As is common practice in Newfoundland and Labrador, Jack Casey of Conche cut all his timber in the fall of the year.
“We had a camp in there, about 8 miles,” he told WBMNL researchers, “we’d walk in there and cut our timber and pile it up on stumps. And in the spring of the year, when the snow was hard in March month, that’s when we would go in and take it, haul it out then.”
Once the timber was harvested, Jack would use a pit saw to cut his own wood. “We were all good hands at the saw,” said Jack, “We had to be, there was no room for spoiling timber when you had to go in eight to ten miles to get it.”
Jack talked about building with more timber, noting that it was more difficult to saw because of the crooked shape. To steady the timber, Jack would tie it off with a piece of rope and a use a stick, which he called a “dog,” to prop it, marking it as they cut.

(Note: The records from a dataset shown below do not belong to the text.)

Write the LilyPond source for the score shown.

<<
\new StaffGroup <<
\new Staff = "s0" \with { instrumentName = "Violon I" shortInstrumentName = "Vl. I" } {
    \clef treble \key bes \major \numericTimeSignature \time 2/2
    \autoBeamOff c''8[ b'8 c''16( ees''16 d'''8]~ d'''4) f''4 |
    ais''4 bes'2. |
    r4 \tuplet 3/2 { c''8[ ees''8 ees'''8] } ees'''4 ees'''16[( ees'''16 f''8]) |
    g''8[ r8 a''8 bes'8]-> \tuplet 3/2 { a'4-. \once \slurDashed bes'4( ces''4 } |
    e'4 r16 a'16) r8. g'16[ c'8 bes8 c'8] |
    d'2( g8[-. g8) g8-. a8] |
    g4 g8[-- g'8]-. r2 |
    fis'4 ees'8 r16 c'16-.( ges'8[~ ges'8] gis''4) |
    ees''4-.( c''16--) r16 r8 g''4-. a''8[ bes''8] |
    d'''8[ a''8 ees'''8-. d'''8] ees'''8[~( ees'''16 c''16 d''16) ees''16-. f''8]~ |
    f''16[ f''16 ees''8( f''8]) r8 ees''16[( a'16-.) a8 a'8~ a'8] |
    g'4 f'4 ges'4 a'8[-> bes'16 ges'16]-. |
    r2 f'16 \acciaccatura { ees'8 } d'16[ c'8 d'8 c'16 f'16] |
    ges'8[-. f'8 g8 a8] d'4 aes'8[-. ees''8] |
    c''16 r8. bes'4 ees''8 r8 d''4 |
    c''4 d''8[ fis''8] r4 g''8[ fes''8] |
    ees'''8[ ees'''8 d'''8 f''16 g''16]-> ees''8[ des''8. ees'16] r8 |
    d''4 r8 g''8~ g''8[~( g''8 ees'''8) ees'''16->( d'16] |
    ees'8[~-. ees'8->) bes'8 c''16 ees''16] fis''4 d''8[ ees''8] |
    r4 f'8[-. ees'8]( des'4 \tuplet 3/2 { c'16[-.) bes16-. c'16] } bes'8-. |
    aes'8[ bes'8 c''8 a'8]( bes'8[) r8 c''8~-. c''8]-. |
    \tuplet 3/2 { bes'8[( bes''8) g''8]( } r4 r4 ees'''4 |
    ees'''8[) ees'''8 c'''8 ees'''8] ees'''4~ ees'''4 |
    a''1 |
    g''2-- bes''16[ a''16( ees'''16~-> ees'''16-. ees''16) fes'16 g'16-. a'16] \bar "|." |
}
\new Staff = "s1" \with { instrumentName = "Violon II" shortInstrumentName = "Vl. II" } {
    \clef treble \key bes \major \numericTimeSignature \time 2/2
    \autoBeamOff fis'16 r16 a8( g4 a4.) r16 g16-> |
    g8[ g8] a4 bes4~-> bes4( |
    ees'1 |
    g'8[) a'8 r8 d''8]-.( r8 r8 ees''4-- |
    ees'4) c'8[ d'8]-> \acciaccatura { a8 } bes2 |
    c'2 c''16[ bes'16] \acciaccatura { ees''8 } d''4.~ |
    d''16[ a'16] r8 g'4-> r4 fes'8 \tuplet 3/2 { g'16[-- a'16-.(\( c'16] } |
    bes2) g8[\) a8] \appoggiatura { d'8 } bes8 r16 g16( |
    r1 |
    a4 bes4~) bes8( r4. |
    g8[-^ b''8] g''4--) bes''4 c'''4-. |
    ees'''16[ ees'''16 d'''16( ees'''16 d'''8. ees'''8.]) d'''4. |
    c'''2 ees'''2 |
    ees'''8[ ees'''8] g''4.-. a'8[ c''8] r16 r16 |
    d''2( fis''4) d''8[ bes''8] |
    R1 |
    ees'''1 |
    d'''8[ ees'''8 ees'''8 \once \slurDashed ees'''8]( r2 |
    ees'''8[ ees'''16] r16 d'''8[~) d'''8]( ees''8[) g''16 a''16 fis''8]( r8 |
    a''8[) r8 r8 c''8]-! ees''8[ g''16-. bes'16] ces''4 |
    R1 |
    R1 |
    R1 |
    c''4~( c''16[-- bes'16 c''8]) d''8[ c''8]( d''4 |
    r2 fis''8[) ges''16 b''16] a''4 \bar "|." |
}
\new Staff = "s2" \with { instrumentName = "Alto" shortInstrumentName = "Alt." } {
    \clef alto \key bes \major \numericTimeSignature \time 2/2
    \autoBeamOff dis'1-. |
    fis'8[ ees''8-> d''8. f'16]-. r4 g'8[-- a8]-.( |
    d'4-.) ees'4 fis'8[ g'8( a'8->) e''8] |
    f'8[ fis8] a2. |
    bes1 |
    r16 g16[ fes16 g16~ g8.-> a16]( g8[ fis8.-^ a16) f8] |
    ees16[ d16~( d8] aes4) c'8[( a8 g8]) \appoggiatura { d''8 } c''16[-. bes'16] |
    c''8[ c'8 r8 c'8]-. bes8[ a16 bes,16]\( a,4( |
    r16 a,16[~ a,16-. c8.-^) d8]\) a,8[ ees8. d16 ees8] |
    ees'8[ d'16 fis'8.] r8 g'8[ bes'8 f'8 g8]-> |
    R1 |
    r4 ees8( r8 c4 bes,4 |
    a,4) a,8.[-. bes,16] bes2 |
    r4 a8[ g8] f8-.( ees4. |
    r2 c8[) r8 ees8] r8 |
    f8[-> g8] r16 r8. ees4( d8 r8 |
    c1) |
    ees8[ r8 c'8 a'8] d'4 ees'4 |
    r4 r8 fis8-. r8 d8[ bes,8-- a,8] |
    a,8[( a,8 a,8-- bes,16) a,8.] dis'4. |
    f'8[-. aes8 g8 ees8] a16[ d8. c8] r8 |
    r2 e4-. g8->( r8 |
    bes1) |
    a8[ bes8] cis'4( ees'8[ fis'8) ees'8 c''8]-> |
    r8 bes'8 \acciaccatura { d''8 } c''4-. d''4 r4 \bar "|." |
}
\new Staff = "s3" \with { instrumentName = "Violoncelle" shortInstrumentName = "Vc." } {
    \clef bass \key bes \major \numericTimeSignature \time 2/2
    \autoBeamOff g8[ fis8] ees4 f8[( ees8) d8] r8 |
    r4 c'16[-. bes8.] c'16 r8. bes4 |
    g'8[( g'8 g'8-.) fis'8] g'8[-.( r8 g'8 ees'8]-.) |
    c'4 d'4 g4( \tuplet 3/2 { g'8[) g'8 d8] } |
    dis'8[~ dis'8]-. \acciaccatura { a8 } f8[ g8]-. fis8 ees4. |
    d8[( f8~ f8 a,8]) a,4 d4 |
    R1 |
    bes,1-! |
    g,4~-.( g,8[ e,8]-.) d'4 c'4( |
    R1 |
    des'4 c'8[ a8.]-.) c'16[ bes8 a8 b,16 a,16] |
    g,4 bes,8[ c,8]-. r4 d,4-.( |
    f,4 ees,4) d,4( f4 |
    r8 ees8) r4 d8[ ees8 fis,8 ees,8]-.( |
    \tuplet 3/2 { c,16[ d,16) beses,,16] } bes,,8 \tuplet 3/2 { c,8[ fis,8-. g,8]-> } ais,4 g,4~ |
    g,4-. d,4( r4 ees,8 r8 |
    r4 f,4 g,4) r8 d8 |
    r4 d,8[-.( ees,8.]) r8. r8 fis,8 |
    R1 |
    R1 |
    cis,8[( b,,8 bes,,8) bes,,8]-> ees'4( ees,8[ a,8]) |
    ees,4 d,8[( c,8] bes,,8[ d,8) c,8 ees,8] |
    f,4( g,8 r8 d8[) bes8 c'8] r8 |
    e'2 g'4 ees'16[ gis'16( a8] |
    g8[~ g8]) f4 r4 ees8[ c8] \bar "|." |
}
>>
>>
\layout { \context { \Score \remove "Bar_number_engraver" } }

In Conche, Jack Casey primarily built his boats with black spruce and white spruce. He notes that juniper, a common wood used in boat building, was scarce in the area. “You wouldn’t see juniper down our way long enough to make a more or a keel. But knees for the thwart, or things like that, if you came across a big juniper, it didn’t matter how ugly it looked, you’d cut it down and saw the knees out of it. The limbs were big. It’s the prettiest kind of wood when it’s dressed up, juniper is – almost like it’s varnished.”